Frank J. Horwill (19 June 1927 – 1 January 2012) was a UK Athletics senior level 4 coach most famous for founding the British Milers' Club (BMC) and for formulating the Five Pace Training Theory which is widely used for coaching middle-distance runners throughout the world.

As a volunteer coach since 1961, Horwill coached over 50 Great Britain and Northern Ireland international athletes from 800 metres to the marathon – from track to the road and to the country. Five of his athletes achieved sub-4-minute miles – the fastest being Tim Hutchings, who ran 3:54.53 for the mile and placed fourth in the 5000m in the 1984 Los Angeles Olympic Games.

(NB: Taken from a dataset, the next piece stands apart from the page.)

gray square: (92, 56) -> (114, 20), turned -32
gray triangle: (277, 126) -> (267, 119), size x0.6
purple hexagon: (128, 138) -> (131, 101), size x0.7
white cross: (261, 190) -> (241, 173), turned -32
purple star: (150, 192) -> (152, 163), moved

In 1963 Horwill co-founded the British Milers' Club with the aim of raising "British middle distance running to world supremacy". Seventeen years after the BMC was formed, British male middle-distance runners held all the middle-distance world records. This was attributed to the first ever national scheme of using 'hares' in races. The club has been the nursery and arena for many champions over the years, with the great majority of Britain's best middle distance runners being members and Horwill was an active member of the club's committee until his death.

While the training of middle and long distance runners at the time were dominated by physiological thinking (and later biochemical), Horwill's Five Pace Training Theory used elements of 'style running' of the 1920s and '30s, i.e. he applied motor learning theory to running. In physiological terms, he was convinced that running economy was best when one had learned a certain speed. In contrast to the runners of previous generations he increased the amount of high quality running.

In 1970 Horwill invented the 5-pace/multi-tier system of training, used by Sebastian Coe to enormous success under his father and coach Peter Coe. In 1980, Peter Coe said, "we have used Frank Horwill's multi-tier system. It's all embracing."

Many other prominent athletes have also adopted the 5-pace system of training including Saïd Aouita who was the only man at the time capable of running 800m in sub 1:44, 1500m in sub 3:30, 3000m in sub 7:30, 5000m in sub 13:00, and 10000m in sub 27:30 and Noah Ngeny, the 2000 Sydney Olympic 1,500m champion.

Horwill was widely respected in athletics circles throughout the world and lectured and coached internationally, including in Canada, Ireland, Poland, Zimbabwe, Kenya, Bahrain, Portugal and South Africa. The latter country held a special affection in his heart and on his frequent visits he was sought out for advice by aspiring South African middle distance athletes and coaches. He helped and influenced countless athletes and coaches worldwide by correspondence and coached a large squad of runners, "Horwill's Harriers", in London.

A prolific writer, Horwill regularly produced articles for the British magazine Athletics Weekly, and other sporting publications. He co-authored The Complete Middle Distance Runner (1972), along with Denis Watts and Harry Wilson. In 1991, Frank Horwill published Obsession for Running, described by The Daily Telegraph as "The athletics book of the year". Owen Anderson in Peak Performance called it "an outstanding book".

Horwill was a man of many quotes including, "We've only just begun to work"; "Anyone can run fast repetitions and have a cup of tea and a doughnut after each repetition!"; "Keep going, keep going, keep going, until a little something inside you says, 'keep going'". Track side, at the 200m mark at BMC meetings he was heard to say, "If you can't go faster than that, get off the track!"

Horwill was appointed Member of the Order of the British Empire (MBE) in the 2011 Birthday Honours for voluntary service to sport. Horwill died on 1 January 2012. He was 84.